Comparing the cheese samples obtained by the supernatant method in the course of the ripening, the intensities of the bands decrease visually with time for IS, while the intensities of the peptide bands increase for FS. In contrast, neither an increase nor a decrease is observed in the suspension method during the cheese ripening with both detection methods. As the samples used here are foil-ripened cheeses, the protein concentrations in the cheeses should remain relatively stable during ripening, which again is more consistent with the results of the suspension method. [51].
Figure 4 shows the values of the integrated densities of the bands of peptide IV (VYVEELKPTP) detected by IS for all samples during the cheese manufacturing process. The integrated densities of the peptide bands were determined using the image processing software ImageJ. To ensure comparability between the different HPTLC-IS plates, the values obtained for the integrated densities of the samples were divided by the integrated density of the same peptide band of the tryptically hydrolyzed β-LG standard.

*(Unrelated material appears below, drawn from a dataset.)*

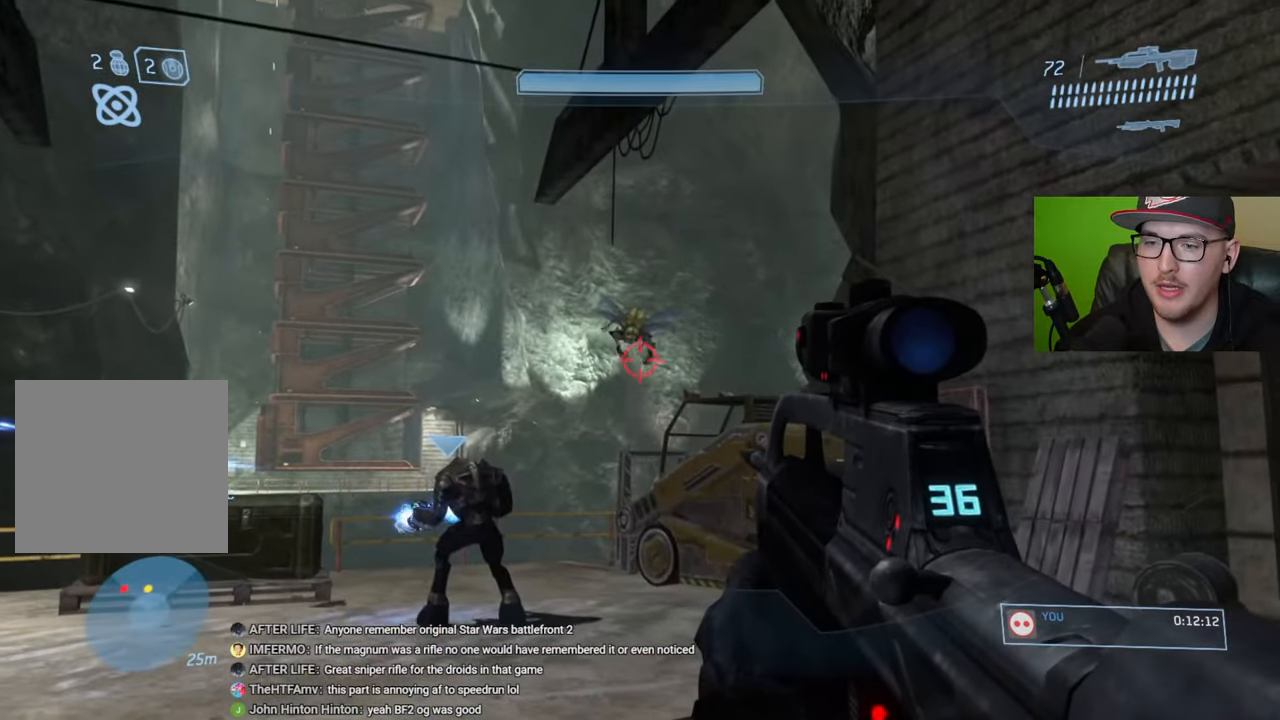
{"buttons": [], "left_stick": "center", "right_stick": "right", "events": [[83, "R2", "down"], [150, "right_stick", "up-left"], [250, "R2", "up"], [316, "right_stick", "center"], [500, "right_stick", "right"]]}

This evaluation also reveals that peptide IV loses intensity during ripening when evaluating with the supernatant method. This suggests that the proteolysis during ripening leads to the degradation of the epitopes that would bind to the primary β-LG antibodies during IS. This effect can also be found in the number of bands detected: On the HPTLC-FS plate, the samples showed no decrease in the number of peptide bands in the course of ripening. In contrast, 13 IS bands were still detectable for the unripened cheese samples BSB and ASB, and only 7 IS bands were detected for the 13-weeks ripened cheese (13 w). On the contrary, the samples obtained by the suspension method showed no trend within the course of ripening, but there is some variation in the values. However, these fluctuations can be considered negligible with respect to the standard deviations (error bars in Figure 4) of the duplicate measurements. This, in turn, means that with the suspension method, it must be presumed that peptides stained by IS remain stable during ripening and are not affected by proteolysis. Looking at the number of detected bands, the peptide pattern does not clearly change between the different samples during the cheese manufacturing process. In all samples, five peptide bands are clearly stained by IS; in some samples, more peptides can be estimated.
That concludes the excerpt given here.